Perhaps it was this darkening weather which made Constantin impatient of Malek’s slowness in seeing the point of his argument, and he made his first suggestions that Malek should transmit a formal request for a re-trial to his superiors at the Department of Justice.
‘You speak to someone on the telephone every morning, Malek,’ he pointed out when Malek demurred. ‘There’s no difficulty involved. If you’re afraid of compromising yourself — though I would have thought that a small price to pay in view of what is at stake — the orderly can pass on a message.’
‘It’s not feasible, Mr Constantin.’ Malek seemed at last to be tiring of the subject. ‘I suggest that you—’
‘Malek!’ Constantin stood up and paced around the lounge. ‘Don’t you realize that you must? You’re literally my only means of contact, if you refuse I’m absolutely powerless, there’s no hope of getting a reprieve!’
‘The trial has already taken place, Mr Constantin,’ Malek pointed out patiently.
‘It was a mis-trial! Don’t you understand, Malek, I accepted that I was guilty when in fact I was completely innocent!’
Malek looked up from the board, his eyebrows lifting. ‘Completely innocent, Mr Constantin?’
Constantin snapped his fingers. ‘Well, virtually innocent. At least in terms of the indictment and trial.’
‘But that is merely a technical difference, Mr Constantin. The Department of justice is concerned with absolutes.’
‘Quite right, Malek. I agree entirely.’ Constantin nodded approvingly at the supervisor and privately noted his quizzical expression, the first time Malek had displayed a taste for irony.
He was to notice this fresh leit-motiv recurringly during the next days; whenever he raised the subject of his request for a retrial Malek would counter with one of his deceptively naive queries, trying to establish some minor tangential point, almost as if he were leading Constantin on to a fuller admission. At first Constantin assumed that the supervisor was fishing for information about other members of the hierarchy which he wished to use for his own purposes, but the few titbits he offered were ignored by Malek, and it dawned upon him that Malek was genuinely interested in establishing the sincerity of Constantin’s conviction of his own innocence.
He showed no signs, however, of being prepared to contact his superiors at the Department of Justice, and Constantin’s impatience continued to mount.
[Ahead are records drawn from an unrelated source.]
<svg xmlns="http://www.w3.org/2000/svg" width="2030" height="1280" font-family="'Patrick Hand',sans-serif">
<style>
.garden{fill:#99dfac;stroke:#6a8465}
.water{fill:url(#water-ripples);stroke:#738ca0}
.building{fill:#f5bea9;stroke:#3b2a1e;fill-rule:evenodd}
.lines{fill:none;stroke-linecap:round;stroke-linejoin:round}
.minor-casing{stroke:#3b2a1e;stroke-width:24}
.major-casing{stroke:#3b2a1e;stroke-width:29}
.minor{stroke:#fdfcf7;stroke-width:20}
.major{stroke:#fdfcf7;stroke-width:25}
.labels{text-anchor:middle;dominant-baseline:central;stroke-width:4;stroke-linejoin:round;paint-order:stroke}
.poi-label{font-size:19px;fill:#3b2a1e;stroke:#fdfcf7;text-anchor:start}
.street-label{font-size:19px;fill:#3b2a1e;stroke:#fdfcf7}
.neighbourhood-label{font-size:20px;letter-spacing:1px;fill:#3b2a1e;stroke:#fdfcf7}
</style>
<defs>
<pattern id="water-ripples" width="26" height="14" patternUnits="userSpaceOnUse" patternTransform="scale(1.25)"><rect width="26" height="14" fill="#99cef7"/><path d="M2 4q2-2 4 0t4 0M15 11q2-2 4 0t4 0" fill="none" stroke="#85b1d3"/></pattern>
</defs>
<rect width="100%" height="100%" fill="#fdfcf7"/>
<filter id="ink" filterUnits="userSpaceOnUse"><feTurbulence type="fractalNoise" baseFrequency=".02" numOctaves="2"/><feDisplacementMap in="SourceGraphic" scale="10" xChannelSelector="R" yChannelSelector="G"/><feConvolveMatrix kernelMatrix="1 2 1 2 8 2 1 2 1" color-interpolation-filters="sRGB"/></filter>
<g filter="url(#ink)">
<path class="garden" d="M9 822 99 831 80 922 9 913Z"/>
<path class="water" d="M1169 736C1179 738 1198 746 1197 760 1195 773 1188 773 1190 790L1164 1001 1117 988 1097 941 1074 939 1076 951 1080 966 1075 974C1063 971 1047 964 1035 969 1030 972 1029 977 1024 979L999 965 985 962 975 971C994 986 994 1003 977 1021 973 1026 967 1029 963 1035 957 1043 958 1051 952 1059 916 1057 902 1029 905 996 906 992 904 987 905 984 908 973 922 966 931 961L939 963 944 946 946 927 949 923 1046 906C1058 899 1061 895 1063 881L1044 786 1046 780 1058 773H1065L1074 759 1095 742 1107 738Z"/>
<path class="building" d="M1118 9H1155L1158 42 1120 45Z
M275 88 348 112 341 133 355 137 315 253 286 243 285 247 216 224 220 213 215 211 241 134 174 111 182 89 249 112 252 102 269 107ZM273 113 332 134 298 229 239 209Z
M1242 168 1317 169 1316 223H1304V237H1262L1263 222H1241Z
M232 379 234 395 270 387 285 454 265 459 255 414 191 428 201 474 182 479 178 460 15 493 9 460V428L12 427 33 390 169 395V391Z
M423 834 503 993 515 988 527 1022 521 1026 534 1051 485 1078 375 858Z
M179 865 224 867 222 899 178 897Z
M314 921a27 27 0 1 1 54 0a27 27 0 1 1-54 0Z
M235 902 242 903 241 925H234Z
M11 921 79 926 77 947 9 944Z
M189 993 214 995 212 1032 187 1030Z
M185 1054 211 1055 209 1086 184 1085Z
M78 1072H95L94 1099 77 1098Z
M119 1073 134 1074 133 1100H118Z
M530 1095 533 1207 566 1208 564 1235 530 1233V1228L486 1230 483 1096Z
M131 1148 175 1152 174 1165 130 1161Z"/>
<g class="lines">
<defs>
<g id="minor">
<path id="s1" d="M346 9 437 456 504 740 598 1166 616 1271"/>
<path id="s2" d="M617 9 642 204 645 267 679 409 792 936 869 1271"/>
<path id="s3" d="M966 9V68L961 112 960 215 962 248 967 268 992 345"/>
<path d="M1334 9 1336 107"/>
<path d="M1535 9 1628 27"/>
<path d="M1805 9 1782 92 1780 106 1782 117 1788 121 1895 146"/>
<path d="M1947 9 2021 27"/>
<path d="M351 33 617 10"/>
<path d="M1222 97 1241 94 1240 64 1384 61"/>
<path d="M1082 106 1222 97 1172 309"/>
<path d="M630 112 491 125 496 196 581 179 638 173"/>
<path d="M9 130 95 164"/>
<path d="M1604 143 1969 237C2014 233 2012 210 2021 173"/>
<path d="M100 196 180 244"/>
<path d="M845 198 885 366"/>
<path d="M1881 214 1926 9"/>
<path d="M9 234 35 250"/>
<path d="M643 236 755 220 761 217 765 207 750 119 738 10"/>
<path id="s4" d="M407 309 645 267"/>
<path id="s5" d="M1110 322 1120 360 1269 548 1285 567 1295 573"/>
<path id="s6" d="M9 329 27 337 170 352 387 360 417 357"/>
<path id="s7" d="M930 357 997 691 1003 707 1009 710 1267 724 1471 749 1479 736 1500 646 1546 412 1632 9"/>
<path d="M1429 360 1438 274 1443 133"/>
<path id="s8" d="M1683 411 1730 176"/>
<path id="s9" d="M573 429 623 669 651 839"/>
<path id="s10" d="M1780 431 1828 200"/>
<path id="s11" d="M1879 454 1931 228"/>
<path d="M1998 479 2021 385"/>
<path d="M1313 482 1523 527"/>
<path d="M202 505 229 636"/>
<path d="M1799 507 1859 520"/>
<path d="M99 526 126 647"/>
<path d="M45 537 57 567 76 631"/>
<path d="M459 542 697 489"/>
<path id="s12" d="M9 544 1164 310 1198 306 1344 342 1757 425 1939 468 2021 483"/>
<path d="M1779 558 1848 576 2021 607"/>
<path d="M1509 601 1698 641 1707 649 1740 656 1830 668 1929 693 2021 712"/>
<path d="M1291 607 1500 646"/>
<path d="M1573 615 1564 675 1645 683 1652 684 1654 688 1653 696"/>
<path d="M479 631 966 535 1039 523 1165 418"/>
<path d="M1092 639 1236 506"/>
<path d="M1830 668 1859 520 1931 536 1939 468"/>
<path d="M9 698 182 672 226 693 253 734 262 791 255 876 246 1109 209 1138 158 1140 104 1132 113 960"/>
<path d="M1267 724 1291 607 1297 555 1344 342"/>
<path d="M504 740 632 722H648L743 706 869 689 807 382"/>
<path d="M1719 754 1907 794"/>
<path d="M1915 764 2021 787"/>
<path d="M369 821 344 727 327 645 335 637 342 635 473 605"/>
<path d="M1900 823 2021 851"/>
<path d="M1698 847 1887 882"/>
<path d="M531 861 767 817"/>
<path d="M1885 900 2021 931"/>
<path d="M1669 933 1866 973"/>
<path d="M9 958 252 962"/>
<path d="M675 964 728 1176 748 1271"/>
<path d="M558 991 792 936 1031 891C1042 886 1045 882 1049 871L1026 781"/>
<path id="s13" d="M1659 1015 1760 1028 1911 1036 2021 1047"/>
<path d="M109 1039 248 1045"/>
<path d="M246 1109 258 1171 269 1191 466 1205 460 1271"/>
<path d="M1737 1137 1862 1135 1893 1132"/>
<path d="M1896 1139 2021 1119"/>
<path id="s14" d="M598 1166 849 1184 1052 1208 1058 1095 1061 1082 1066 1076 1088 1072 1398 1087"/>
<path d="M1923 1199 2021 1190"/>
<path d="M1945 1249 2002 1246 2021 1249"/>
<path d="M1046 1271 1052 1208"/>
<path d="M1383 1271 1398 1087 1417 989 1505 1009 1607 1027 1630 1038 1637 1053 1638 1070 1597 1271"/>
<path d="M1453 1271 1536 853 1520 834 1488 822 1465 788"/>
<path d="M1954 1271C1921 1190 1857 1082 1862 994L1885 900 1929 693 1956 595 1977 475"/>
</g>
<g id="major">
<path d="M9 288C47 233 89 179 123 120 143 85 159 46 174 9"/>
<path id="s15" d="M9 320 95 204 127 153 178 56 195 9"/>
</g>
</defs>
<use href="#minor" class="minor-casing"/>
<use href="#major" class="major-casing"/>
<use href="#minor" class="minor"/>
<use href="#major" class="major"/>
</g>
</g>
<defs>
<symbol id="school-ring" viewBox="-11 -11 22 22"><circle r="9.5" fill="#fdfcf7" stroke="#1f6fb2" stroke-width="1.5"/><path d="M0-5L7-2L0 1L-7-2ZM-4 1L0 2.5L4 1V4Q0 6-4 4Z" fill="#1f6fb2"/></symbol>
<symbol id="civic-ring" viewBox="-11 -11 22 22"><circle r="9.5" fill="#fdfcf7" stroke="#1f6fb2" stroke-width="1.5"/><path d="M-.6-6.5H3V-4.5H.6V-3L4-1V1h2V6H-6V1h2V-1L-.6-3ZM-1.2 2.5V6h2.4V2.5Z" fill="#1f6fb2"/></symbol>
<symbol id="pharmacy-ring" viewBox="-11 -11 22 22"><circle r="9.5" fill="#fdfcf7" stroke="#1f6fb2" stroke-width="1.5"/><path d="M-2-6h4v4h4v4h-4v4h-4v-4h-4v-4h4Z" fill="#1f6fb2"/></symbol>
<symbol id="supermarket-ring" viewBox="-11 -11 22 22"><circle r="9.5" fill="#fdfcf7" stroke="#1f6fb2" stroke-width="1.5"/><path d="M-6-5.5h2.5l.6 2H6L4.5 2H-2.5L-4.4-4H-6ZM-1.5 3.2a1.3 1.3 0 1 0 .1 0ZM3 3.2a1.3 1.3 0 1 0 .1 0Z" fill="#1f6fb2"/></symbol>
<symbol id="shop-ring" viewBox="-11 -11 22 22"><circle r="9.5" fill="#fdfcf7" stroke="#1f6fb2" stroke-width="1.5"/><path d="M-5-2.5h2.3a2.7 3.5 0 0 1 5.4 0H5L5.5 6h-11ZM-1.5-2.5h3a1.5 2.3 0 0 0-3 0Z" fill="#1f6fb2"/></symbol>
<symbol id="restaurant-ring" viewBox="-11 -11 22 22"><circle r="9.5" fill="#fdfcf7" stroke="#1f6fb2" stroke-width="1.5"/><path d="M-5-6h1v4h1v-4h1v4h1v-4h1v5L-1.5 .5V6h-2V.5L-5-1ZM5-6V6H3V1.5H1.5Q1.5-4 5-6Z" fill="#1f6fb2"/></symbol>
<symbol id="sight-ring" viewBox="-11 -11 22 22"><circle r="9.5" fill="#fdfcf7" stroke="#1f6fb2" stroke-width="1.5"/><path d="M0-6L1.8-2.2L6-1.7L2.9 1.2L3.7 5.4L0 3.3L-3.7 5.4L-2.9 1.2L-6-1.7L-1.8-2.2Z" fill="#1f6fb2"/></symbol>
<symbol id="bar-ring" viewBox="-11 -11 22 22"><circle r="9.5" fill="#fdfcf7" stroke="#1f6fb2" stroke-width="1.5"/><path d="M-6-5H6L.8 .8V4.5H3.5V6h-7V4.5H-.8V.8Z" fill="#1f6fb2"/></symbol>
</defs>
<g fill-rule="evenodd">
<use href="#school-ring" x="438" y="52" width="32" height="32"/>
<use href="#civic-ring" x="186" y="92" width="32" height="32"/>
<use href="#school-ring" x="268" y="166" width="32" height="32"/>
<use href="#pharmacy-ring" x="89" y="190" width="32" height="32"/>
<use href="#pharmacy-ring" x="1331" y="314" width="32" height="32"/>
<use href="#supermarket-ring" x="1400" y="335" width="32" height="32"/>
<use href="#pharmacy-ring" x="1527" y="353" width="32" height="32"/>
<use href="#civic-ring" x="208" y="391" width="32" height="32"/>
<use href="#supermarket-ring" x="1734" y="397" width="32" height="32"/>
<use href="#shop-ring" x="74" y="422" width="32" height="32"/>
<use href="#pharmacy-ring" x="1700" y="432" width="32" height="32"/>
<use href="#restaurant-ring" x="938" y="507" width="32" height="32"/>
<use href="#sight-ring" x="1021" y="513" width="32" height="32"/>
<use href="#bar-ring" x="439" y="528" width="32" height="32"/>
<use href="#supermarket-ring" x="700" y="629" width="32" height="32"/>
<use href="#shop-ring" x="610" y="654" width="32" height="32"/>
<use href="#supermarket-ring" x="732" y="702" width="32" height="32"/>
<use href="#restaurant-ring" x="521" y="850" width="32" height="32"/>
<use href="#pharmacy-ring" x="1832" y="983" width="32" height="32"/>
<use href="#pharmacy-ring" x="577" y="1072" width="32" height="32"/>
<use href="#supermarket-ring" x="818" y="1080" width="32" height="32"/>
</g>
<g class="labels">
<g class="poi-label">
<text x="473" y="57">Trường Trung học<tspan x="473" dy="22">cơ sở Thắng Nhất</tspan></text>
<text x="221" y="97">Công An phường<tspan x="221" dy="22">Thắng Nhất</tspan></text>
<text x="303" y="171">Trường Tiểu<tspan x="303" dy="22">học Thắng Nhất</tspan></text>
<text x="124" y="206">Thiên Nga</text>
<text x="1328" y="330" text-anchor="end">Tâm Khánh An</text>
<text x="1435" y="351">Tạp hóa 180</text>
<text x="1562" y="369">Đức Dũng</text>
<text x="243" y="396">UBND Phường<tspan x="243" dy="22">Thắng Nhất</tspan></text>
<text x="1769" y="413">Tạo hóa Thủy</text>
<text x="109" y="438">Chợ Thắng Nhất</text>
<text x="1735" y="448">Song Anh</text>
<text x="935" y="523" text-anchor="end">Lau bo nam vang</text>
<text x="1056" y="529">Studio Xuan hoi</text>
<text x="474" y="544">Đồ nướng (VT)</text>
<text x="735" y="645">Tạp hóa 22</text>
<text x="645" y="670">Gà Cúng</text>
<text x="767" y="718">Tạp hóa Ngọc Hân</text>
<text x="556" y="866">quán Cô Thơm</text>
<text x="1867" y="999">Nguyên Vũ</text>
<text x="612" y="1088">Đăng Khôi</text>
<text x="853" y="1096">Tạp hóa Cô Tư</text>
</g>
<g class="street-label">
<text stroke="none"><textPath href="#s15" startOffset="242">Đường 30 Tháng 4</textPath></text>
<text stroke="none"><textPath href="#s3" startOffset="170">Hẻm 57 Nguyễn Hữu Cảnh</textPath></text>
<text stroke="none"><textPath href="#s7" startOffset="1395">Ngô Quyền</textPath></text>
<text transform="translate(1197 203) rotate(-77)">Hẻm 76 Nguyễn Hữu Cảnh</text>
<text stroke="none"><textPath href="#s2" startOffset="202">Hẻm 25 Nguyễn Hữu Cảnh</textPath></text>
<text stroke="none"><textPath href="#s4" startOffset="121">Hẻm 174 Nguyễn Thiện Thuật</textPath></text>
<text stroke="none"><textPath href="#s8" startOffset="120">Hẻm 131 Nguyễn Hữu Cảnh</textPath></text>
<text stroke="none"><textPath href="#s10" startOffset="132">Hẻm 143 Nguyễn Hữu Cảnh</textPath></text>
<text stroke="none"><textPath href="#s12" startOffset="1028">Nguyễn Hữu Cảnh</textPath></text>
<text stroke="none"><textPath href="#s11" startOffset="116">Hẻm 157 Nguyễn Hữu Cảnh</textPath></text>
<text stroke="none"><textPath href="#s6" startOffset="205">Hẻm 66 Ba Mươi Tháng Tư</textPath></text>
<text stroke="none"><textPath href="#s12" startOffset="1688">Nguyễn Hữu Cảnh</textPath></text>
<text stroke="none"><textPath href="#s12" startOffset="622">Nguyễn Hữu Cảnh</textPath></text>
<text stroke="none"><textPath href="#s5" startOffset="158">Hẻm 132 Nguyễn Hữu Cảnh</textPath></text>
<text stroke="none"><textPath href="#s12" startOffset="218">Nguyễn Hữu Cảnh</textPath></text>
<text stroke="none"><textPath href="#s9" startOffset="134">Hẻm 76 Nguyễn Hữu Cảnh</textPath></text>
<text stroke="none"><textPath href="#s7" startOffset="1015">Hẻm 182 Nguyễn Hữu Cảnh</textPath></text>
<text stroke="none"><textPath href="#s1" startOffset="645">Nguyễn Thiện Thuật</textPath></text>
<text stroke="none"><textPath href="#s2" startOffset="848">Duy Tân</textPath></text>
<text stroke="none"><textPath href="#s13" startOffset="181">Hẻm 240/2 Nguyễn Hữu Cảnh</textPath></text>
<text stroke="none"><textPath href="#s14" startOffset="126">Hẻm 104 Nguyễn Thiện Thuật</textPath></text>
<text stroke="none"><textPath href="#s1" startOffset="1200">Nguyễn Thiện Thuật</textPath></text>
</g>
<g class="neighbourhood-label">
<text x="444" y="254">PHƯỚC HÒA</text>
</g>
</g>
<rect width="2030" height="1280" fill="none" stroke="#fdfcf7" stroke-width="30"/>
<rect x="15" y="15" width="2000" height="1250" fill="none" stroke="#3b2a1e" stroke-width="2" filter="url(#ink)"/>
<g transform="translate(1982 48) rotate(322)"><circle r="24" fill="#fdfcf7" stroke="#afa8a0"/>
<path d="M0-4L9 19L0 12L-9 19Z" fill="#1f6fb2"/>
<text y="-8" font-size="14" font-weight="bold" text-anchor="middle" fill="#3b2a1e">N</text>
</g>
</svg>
He now used their morning and afternoon chess sessions as an opportunity to hold forth at length on the subject of the shortcomings of the judicial system, using his own case as an illustration, and hammered away at the theme of his innocence, even hinting that Malek might find himself held responsible if by any mischance he was not granted a reprieve.
‘The position I find myself in is really most extraordinary,’ he told Malek almost exactly two months after his arrival at the villa. ‘Everyone else is satisfied with the court’s verdict, and yet I alone know that I am innocent. I feel very like someone who is about to be buried alive.’
Malek managed a thin smile across the chess pieces. ‘Of course, Mr Constantin, it is possible to convince oneself of anything, given a sufficient incentive.’
‘But Malek, I assure you,’ Constantin insisted, ignoring the board and concentrating his whole attention upon the supervisor, ‘this is no death-cell repentance. Believe me, I know. I have examined the entire case from a thousand perspectives, questioned every possible motive. There is no doubt in my mind. I may once have been prepared to accept the possibility of my guilt but I realize now that I was entirely mistaken — experience encouragcs us to take too great a responsibility for ourselves, when we fall short of our ideals we become critical of ourselves and ready to assume that we are at fault. How dangerous that can be, Malek, I now know. Only the truly innocent man can really understand the meaning of guilt.’
Constantin stopped and sat back, a slight weariness overtaking him in the cold room. Malek was nodding slowly, a thin and not altogether unsympathetic smile on his lips as if he understood everything Constantin had said. Then he moved a piece, and with a murmured ‘excuse me’ left his seat and went out of the room.
Drawing the lapels of the dressing gown around his chest, Constantin studied the board with a desultory eye. He noticed that Malek’s move appeared to be the first bad one he had made in all their games together, but he felt too tired to make the most of his opportunity. His brief speech to Malek, confirming all he believed, now left nothing more to be said. From now on whatever happened was up to Malek.
‘Mr Constantin.’
He turned in his chair and, to his surprise, saw the supervisor standing in the doorway, wearing his long grey overcoat.
‘Malek—?’ For a moment Constantin felt his heart gallop, and then controlled himself. ‘Malek, you’ve agreed at last, you’re going to take me to the Department?’